Int J Mol Sci. 2020 Jul 2;21(13):4718. doi: 10.3390/ijms21134718.
Lewy body disorders (LBD) include Parkinson's disease (PD) and dementia with Lewy bodies (DLB). They are synucleinopathies with a heterogeneous clinical manifestation. As a cause of neuropathological overlap with other neurodegenerative diseases, the establishment of a correct clinical diagnosis is still challenging, and clinical management may be difficult. The combination of genetic variation and epigenetic changes comprising gene expression-modulating DNA methylation and histone alterations modifies the phenotype, disease course, and susceptibility to disease. In this review, we summarize the results achieved in the deciphering of the LBD epigenome. To provide an appropriate context, first LBD genetics is briefly outlined. Afterwards, a detailed review of epigenetic modifications identified for LBD in human cells, postmortem, and peripheral tissues is provided. We also focus on the difficulty of identifying epigenome-related biomarker candidates and discuss the results obtained so far. Additionally, epigenetic changes as therapeutic targets, as well as different epigenome-based treatments, are revised. The number of studies focusing on PD is relatively limited and practically inexistent for DLB. There is a lack of replication studies, and some results are even contradictory, probably due to differences in sample collection and analytical techniques. In summary, we show the current achievements and directions for future research.

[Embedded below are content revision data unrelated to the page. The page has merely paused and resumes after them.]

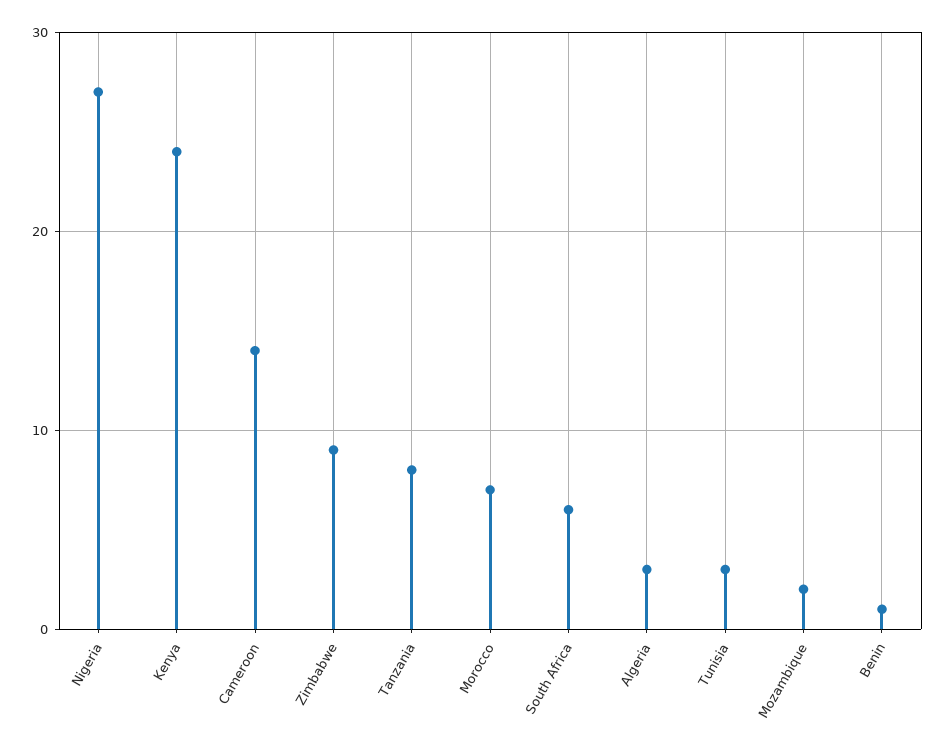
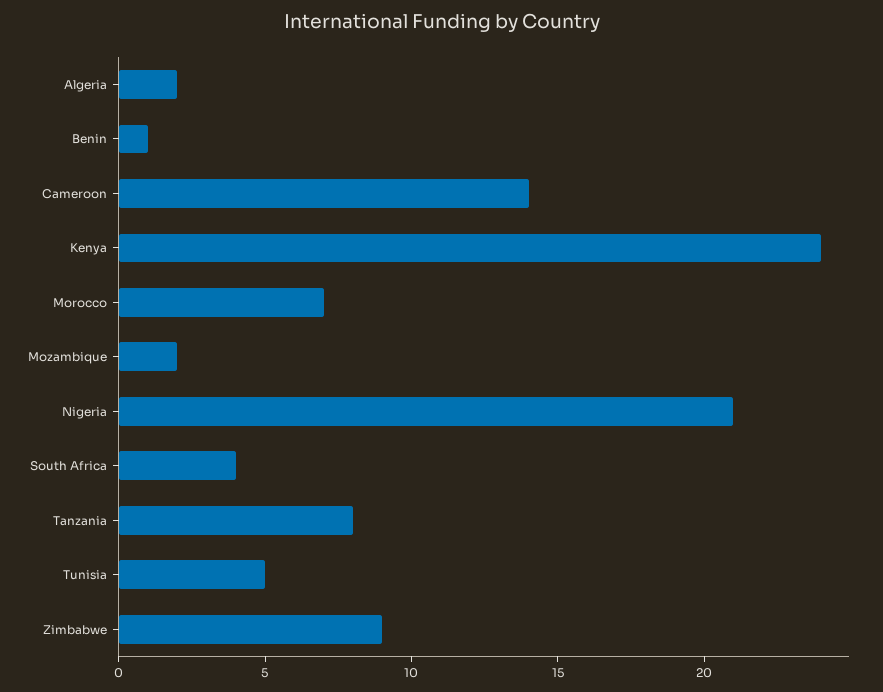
  {
-   "Nigeria": 27,
+   "Nigeria": 21,
    "Kenya": 24,
    "Cameroon": 14,
    "Zimbabwe": 9,
    "Tanzania": 8,
    "Morocco": 7,
-   "South Africa": 6,
+   "South Africa": 4,
-   "Algeria": 3,
+   "Algeria": 2,
-   "Tunisia": 3,
+   "Tunisia": 5,
    "Mozambique": 2,
    "Benin": 1
  }

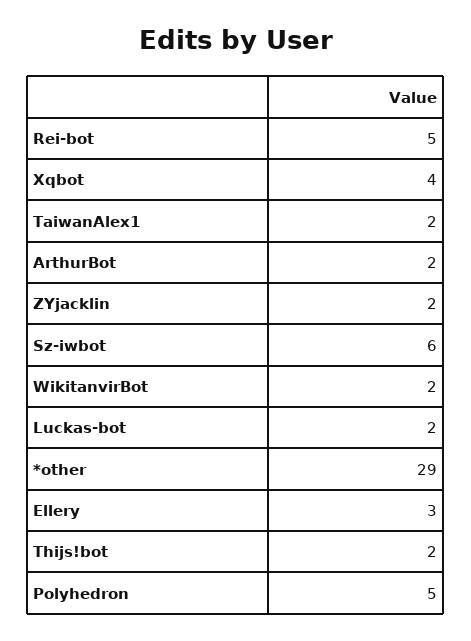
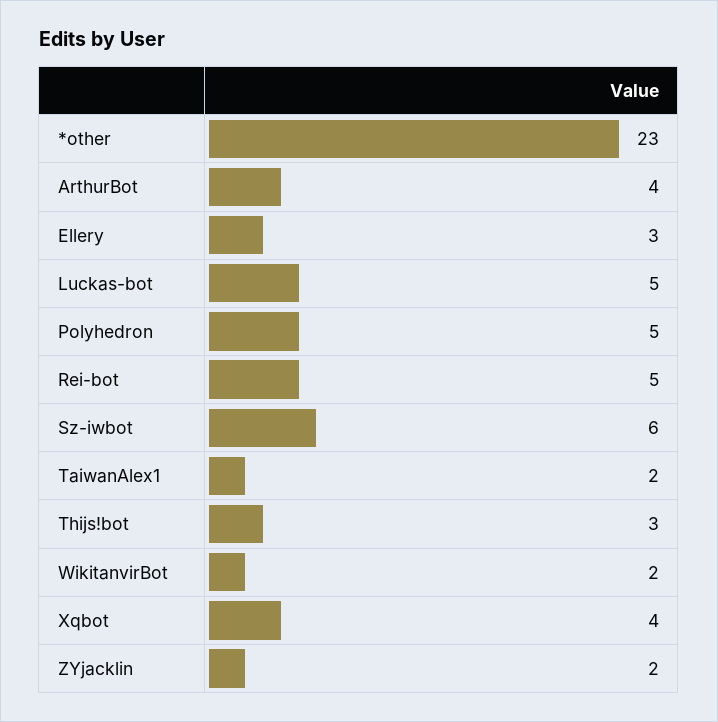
  {
    "Rei-bot": 5,
    "Xqbot": 4,
    "TaiwanAlex1": 2,
-   "ArthurBot": 2,
+   "ArthurBot": 4,
    "ZYjacklin": 2,
    "Sz-iwbot": 6,
    "WikitanvirBot": 2,
-   "Luckas-bot": 2,
+   "Luckas-bot": 5,
-   "*other": 29,
+   "*other": 23,
    "Ellery": 3,
-   "Thijs!bot": 2,
+   "Thijs!bot": 3,
    "Polyhedron": 5
  }

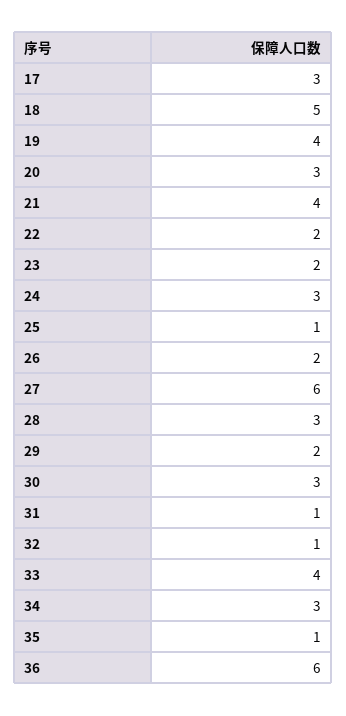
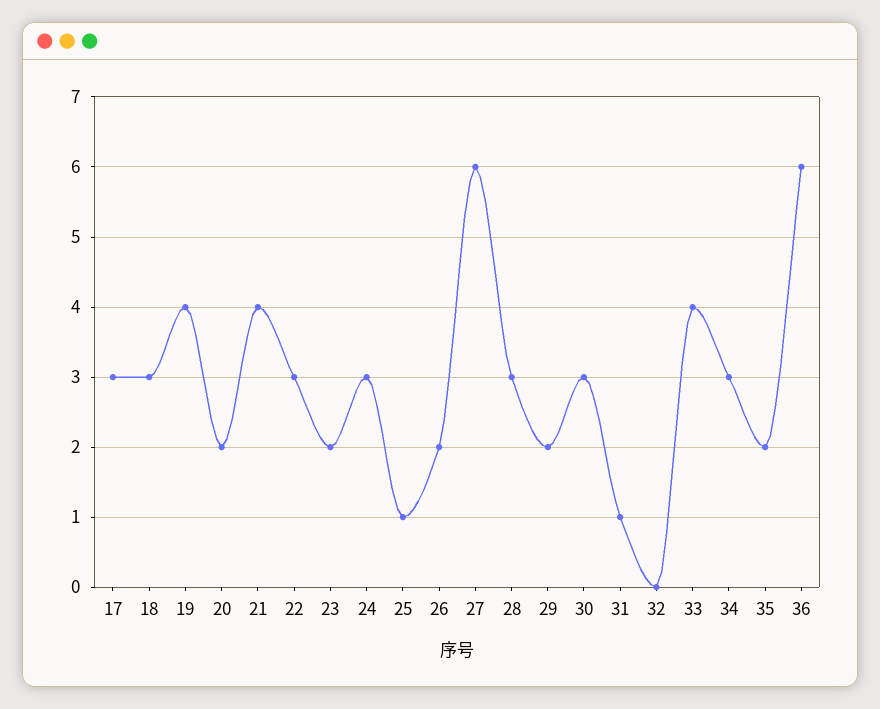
  {
    "17": 3,
-   "18": 5,
+   "18": 3,
    "19": 4,
-   "20": 3,
+   "20": 2,
    "21": 4,
-   "22": 2,
+   "22": 3,
    "23": 2,
    "24": 3,
    "25": 1,
    "26": 2,
    "27": 6,
    "28": 3,
    "29": 2,
    "30": 3,
    "31": 1,
-   "32": 1,
+   "32": 0,
    "33": 4,
    "34": 3,
-   "35": 1,
+   "35": 2,
    "36": 6
  }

路易体障碍(LBD)包括帕金森病(PD)和路易体痴呆(DLB)。它们是具有异质性临床表现的突触核蛋白病。由于与其他神经退行性疾病存在病理重叠的原因,正确的临床诊断仍然具有挑战性,临床管理可能也较为困难。遗传变异和表观遗传变化的组合,包括基因表达调节的 DNA 甲基化和组蛋白改变,改变了表型、疾病过程和易感性。在这篇综述中,我们总结了破译 LBD 表观基因组所取得的成果。为了提供适当的背景,首先简要概述了 LBD 遗传学。随后,详细回顾了在人类细胞、死后和外周组织中确定的与 LBD 相关的表观遗传修饰。我们还重点关注了识别与表观基因组相关的生物标志物候选物的困难,并讨论了迄今为止获得的结果。此外,还回顾了作为治疗靶点的表观遗传变化以及不同的基于表观基因组的治疗方法。关注 PD 的研究数量相对较少,而关注 DLB 的则几乎没有。缺乏复制研究,有些结果甚至相互矛盾,这可能是由于样本收集和分析技术的差异所致。总之,我们展示了当前的成就和未来研究的方向。